Frequently Asked Questions
How does Serum differ from Uniswap?
Serum uses an order book model for precise order types and pricing, while Uniswap relies on AMMs and liquidity pools. Serum also offers cross-chain support and faster transactions via Solana.
Can I stake SRM for rewards?
SRM staking is currently suspended. However, users can earn yield through savings products or provide liquidity to SRM pairs. 👉 Learn about earning options
What wallets support Serum?
Solana-compatible wallets like Phantom, Solflare, and OKX Wallet are compatible with Serum-based applications.
How are fees structured on Serum?
Fees are negligible (∼$0.00002 per trade), with discounts for SRM holders. Market makers may receive rebates.
Is Serum fully decentralized?
Yes, Serum operates via on-chain smart contracts and community-governed upgrades, though node operators require significant SRM stakes.

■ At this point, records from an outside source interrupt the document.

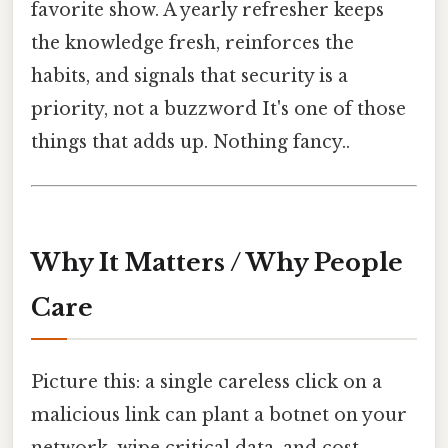
favorite show. A yearly refresher keeps
the knowledge fresh, reinforces the
habits, and signals that security is a
priority, not a buzzword It's one of those
things that adds up. Nothing fancy..
Why It Matters / Why People
Care
Picture this: a single careless click on a
malicious link can plant a botnet on your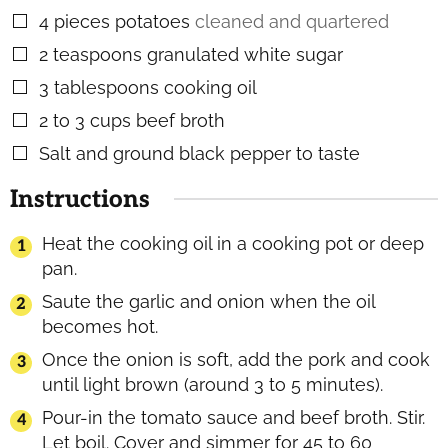
4
pieces
potatoes
cleaned and quartered
▢
2
teaspoons
granulated white sugar
▢
3
tablespoons
cooking oil
▢
2 to 3
cups
beef broth
▢
Salt and ground black pepper to taste
▢
Instructions
Heat the cooking oil in a cooking pot or deep
pan.
Saute the garlic and onion when the oil
becomes hot.
Once the onion is soft, add the pork and cook
until light brown (around 3 to 5 minutes).
Pour-in the tomato sauce and beef broth. Stir.
Let boil. Cover and simmer for 45 to 60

What happens during Solana downtime?
Trading halts during outages, but funds remain secure in smart contracts. Serum is working on mitigating blockchain-level risks.
Conclusion
Serum redefines decentralized trading by combining the flexibility of order books with the security of blockchain technology. Its growing ecosystem, deflationary tokenomics, and cross-chain vision position it as a cornerstone of Solana’s DeFi landscape. While challenges exist, Serum’s innovation continues to drive adoption among traders and developers alike.